I would use it as a supplement to my curriculum.

Perhaps as rewards time.

My Take

Ko’s Journey starts out interesting.

The game toggles between Ko and her adventure to get to the hidden valley where Ko will be reunited with her grandfather, and some real kids recreating the same journey in a video.

It’s an interesting concept that demonstrates real life experience with concepts and practices in the game play.

The game is aligned with Common Core and intended for the 6th and 7th grade levels. The game is somewhat intuitive but some aspects didn’t seem clear, like knowing how to operate the compass in the beginning.

The game allows for a teacher to add students to the game, and each added student is provided a username and password.

Students can log in from anywhere (the game is flash based and therefore cannot be used on an iPad) or anytime.

As long as the student logs in with their unique username and password the game will record each student’s progress allowing the teacher to follow the successful completion of each unit in the game, by each student.

The animated graphics were not great, but the story telling in the game about Ko and the journey was interesting.

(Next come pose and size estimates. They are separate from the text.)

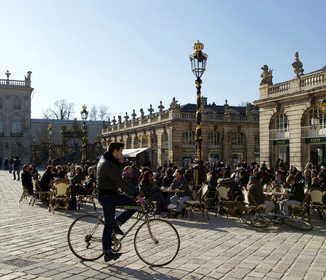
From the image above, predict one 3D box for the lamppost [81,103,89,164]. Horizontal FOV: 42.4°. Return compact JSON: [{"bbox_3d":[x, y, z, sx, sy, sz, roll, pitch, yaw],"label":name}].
[{"bbox_3d":[-7.673,0.029,41.144,0.820,6.990,0.820,1,-3,-23],"label":"lamppost"}]

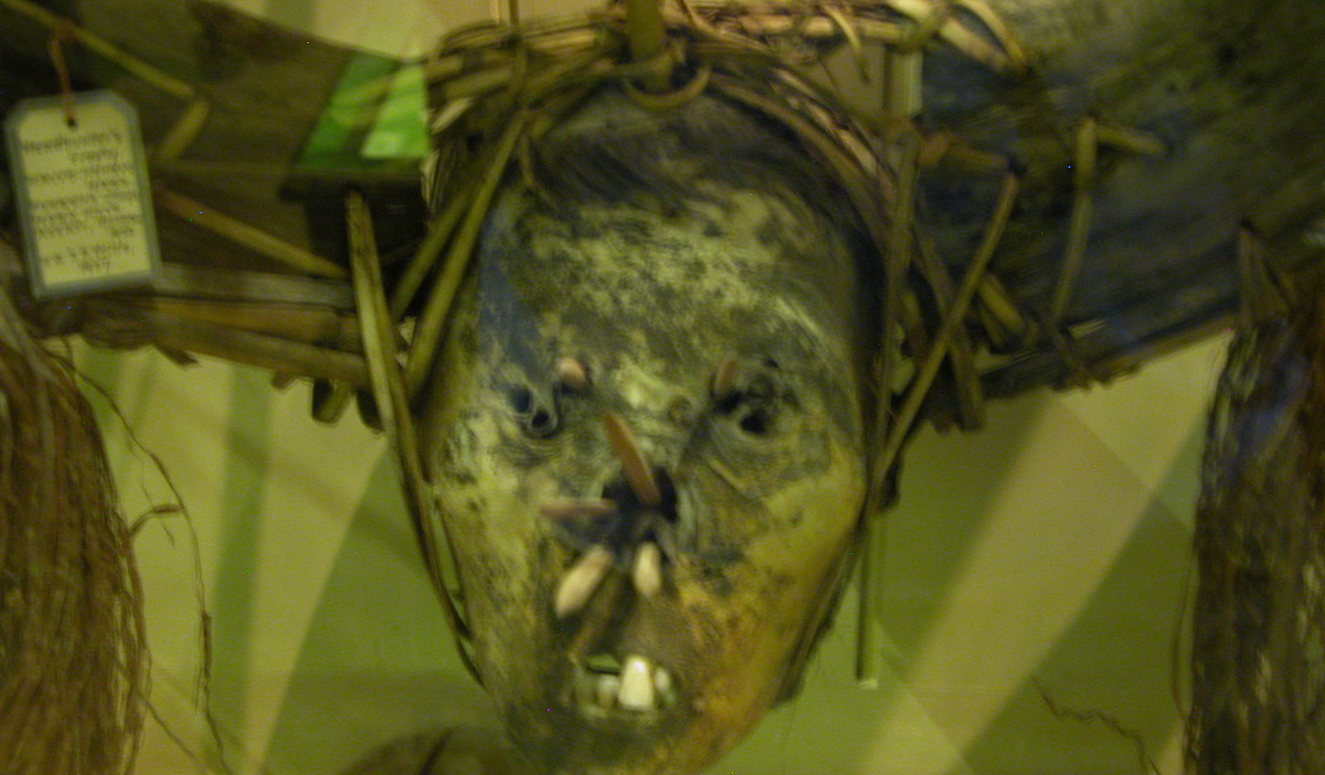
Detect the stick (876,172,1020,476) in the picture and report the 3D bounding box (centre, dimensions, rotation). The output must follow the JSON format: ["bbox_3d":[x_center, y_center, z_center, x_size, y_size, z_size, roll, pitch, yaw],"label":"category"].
[{"bbox_3d":[0.089,-0.019,0.650,0.005,0.104,0.005,23,0,0],"label":"stick"}]

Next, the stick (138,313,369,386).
[{"bbox_3d":[-0.131,-0.012,0.665,0.074,0.009,0.009,11,0,0],"label":"stick"}]

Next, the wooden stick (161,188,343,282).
[{"bbox_3d":[-0.132,-0.049,0.665,0.066,0.006,0.006,23,0,0],"label":"wooden stick"}]

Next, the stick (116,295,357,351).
[{"bbox_3d":[-0.138,-0.021,0.665,0.080,0.009,0.009,6,0,0],"label":"stick"}]

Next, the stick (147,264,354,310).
[{"bbox_3d":[-0.133,-0.033,0.665,0.067,0.008,0.008,5,0,0],"label":"stick"}]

The fact that after completing the practice unit, you were immediately brought to the modern day video, that demonstrated real life use of what was just practiced was a bit confusing, but also created relevance.

Ko’s Journey is web-based making access easy.

There appears to be a good pedagogy in place and the game maker claims it has increased student test scores by up to 50%.

While I found the game interesting, it seemed to be very slow paced.

I would be concerned that for 11-13 years old, it just simply too slow.

However, if students only spent short bursts of time on it, say 20 minutes at a time, it might work to keep their interest enough to finish the game.

It seemed a student could finish a unit in a 15 – 30 minute time frame.

A step-by-step guide is provided as a teacher resource.

Was unable to get access to the pricing structure.